1929 год был ознаменован для Лорки сильнейшим духовным кризисом. Знакомые дивятся: что с Федерико? Былой весельчак и всеобщий любимец не появляется больше в Резиденции, не музицирует, как бывало, не читает стихов, не делится ни с кем своими планами. Он – он, Федерико! – избегает всякого общества и, говорят, целыми днями в одиночестве бродит по улицам...

А еще пишет письма в Париж, Сальвадору Дали, на которые ответов не получает. Страдание вонзается в его грудь, как осколки пустующего неба. Пустота вокруг и внутри. Пережить разрыв кажется невозможным. «Андалузский пес» - невыносим. И знал ли он, что таким кошмаром обернется жизнь? Где искать выход из случившегося тупика? Как дальше жить, вообще – возможно ли жить дальше? А главное – как быть с собою, с той раной, отравой, что неизменно растет в сердце? Федерико иногда кажется, что весь он – одна огромная рана.

Пережить тяжелое состояние депрессии Федерико помогала его верная подруга, женщина, любившая его не меньше Аны Марии Дали: Маргарита (Магдалена) Мансо. Маргарита не давала сдаться, постоянно находилась рядом…

Маргарита Мансо родилась в 1908 году в Мадриде. Мать ее была простой портнихой. С Федерико Маргарита познакомилась еще в 1919 году, в пору его приезда в Мадрид. Попав под магическое обаяние личности поэта, была по-детски в него влюблена. С годами влюбленность не прошла, а переродилась в глубокое чувство. Несколько раз она пытается соблазнить поэта, однако – безуспешно. Тоска замирала в ее глазах, любовь не гасла, а любимый Маргариты не был с ней. В отличие от Аны Марии, она знала о чувстве Федерико к Дали, знала, но не оставляла надежды на счастье. Так или иначе, именно Маргарита Мансо стала единственной женщиной, с которого у Федерико были близкие отношения. Эротический период в их отношениях был мимолетен и отмечен муками для обоих: впервые в связь с Маргаритой Лорка вступил в 1928 году прямо на глазах у Дали, чтобы отомстить ему за бесконечные предательства и поруганное чувство. Это был первый сексуальный опыт для Федерико. Затем пришлось стыд, отчаяние и раскаяние от совершенного. Но было уже поздно. Сальвадор уехал в Париж. Навсегда. У него теперь Гала, которую он обожает и боготворит. А Маргарита – Федерико не может ей лгать…

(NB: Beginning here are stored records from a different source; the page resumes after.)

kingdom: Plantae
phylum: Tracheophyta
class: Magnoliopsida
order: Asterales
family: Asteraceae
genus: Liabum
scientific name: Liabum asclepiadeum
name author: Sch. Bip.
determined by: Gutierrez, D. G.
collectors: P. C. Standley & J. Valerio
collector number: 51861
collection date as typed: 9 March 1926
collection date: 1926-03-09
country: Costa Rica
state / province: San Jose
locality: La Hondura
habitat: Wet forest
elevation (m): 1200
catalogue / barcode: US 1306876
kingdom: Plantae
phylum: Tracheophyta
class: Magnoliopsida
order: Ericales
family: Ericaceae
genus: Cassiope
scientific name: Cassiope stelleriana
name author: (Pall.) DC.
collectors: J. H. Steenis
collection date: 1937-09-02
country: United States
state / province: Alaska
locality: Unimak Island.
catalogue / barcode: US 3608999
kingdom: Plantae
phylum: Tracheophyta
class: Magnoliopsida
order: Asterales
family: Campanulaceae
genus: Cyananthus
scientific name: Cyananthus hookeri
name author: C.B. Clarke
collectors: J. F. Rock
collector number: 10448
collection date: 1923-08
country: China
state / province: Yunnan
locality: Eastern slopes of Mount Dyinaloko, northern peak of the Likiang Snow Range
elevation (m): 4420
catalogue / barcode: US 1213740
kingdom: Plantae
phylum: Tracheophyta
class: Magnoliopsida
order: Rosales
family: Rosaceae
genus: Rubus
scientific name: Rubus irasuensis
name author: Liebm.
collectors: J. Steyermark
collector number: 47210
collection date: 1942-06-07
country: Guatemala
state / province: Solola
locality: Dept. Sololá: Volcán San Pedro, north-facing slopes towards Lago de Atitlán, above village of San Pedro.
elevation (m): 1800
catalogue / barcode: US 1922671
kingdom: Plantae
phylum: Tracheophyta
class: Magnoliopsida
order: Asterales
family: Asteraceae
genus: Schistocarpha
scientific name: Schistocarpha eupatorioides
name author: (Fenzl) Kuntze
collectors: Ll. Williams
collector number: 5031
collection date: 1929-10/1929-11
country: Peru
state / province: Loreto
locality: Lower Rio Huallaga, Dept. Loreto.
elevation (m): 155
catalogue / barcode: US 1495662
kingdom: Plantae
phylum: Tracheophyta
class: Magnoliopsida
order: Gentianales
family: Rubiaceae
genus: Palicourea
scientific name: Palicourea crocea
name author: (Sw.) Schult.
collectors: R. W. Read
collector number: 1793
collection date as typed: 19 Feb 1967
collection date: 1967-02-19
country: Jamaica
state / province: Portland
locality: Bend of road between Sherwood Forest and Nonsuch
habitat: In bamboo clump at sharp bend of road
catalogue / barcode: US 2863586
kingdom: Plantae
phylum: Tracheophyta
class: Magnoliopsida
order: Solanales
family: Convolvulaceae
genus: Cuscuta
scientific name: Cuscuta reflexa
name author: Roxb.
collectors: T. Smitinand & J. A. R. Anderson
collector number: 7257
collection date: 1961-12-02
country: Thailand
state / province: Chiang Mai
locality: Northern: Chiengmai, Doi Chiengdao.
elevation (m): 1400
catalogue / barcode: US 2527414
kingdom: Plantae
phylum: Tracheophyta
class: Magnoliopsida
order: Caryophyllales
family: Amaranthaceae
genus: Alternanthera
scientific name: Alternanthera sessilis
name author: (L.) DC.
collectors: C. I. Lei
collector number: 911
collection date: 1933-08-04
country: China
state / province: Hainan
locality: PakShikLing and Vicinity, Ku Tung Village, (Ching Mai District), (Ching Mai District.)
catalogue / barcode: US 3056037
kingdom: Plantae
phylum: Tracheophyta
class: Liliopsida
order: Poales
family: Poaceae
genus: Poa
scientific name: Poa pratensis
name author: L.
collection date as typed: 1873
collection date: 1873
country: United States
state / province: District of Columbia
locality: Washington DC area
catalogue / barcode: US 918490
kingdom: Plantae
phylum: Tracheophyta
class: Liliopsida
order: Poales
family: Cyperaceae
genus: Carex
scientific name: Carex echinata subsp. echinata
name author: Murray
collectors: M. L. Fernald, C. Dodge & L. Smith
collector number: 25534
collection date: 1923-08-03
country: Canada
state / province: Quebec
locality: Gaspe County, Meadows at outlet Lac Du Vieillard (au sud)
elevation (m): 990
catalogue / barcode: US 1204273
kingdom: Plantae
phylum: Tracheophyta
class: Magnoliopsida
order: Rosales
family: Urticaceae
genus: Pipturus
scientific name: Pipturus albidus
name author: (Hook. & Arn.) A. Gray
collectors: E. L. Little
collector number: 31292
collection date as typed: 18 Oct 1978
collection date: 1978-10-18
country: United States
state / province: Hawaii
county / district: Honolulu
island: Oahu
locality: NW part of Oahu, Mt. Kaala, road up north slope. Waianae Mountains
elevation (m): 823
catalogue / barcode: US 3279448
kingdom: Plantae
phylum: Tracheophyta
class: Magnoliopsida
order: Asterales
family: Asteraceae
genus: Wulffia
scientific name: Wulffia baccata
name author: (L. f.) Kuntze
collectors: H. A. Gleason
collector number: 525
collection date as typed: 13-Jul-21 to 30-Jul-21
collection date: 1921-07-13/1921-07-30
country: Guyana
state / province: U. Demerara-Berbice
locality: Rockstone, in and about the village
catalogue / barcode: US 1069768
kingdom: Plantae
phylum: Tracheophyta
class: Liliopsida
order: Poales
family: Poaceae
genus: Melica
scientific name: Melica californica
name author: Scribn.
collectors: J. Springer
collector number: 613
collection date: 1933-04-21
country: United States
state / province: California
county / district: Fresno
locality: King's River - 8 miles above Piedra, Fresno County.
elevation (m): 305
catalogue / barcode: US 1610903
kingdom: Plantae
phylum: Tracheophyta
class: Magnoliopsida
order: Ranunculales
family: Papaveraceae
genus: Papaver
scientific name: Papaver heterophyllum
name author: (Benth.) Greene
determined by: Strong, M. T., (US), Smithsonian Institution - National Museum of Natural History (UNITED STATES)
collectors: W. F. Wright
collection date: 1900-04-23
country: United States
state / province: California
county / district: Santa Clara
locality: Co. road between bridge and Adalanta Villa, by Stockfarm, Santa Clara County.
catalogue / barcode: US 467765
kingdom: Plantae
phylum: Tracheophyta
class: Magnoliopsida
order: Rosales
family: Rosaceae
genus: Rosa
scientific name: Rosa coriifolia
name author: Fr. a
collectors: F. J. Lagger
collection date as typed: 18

Остальное на сегодняшний день остается неизвестным, за исключением того, что именно ей, Маргарите, будет посвящены романс «Погибший из-за любви» и цикл «Заводи», а она сама будет изображена в образе Стенографистки в пьесе «Когда пройдет пять лет». В качестве верного друга Маргарита оставалась с Федерико в тот ужасный для него, двадцать девятый год. Останется она рядом и после…

 

27.

Повстречав Федерико как-то весной, профессор Фернандо де лос Риос убеждается в справедливости слухов о том, что его бывший студент на краю гибели. Вид у Федерико такой потерянный, что дон Фернандо позабывает о собственных огорчениях, а они велики – вместе с другими либеральными профессорами де лос Риос изгнан из университета по приказу Примо де Риверы, лишен возможности печататься. Когда б не приглашение прочесть курс лекций в Соединенных Штатах Америки, он остался бы попросту без средств к существованию! И вдруг его осеняет. А что, если и Федерико поехать с ним? Колумбийский университет в Нью‑Йорке предоставляет стипендию испанцам, желающим изучить язык и литературу Америки, – устроить ему такую стипендию дон Фернандо при его связях может без всякого труда. Увидеть новый мир, переменить обстановку... Федерико бледнеет. Уехать из Испании? Это невозможно....А почему, собственно говоря, невозможно? Ведь не насовсем же! «На год, не более!» – подхватывает дон Фернандо. Быть может, именно это и нужно ему сейчас – круто переменить жизнь, взглянуть как бы со стороны на свою родину, на самого себя? И отец, пожалуй, будет доволен – сын поедет готовиться в профессора. Решено, он согласен! Станет ли ему лучше там, в незнакомом мире? Едва ли! Ну и пусть. Пусть даже хуже, только бы – иначе!

 

28.

Летом 1929 года Федерико уезжает в США. Это решение было неожиданностью для всех, в том числе и для него самого. Поездка, случайно предложенная ему, хоть как-то разрешала разом все - и творческий кризис, и душевный. Лорке было все равно куда ехать, и более того: «Нью-Йорк, вероятно, ужасен, и именно поэтому я еду туда. Полагаю, все будет прекрасно». Вместе с де лос Риосом он едет ы Америку, по пути посещает Париж и Лондон.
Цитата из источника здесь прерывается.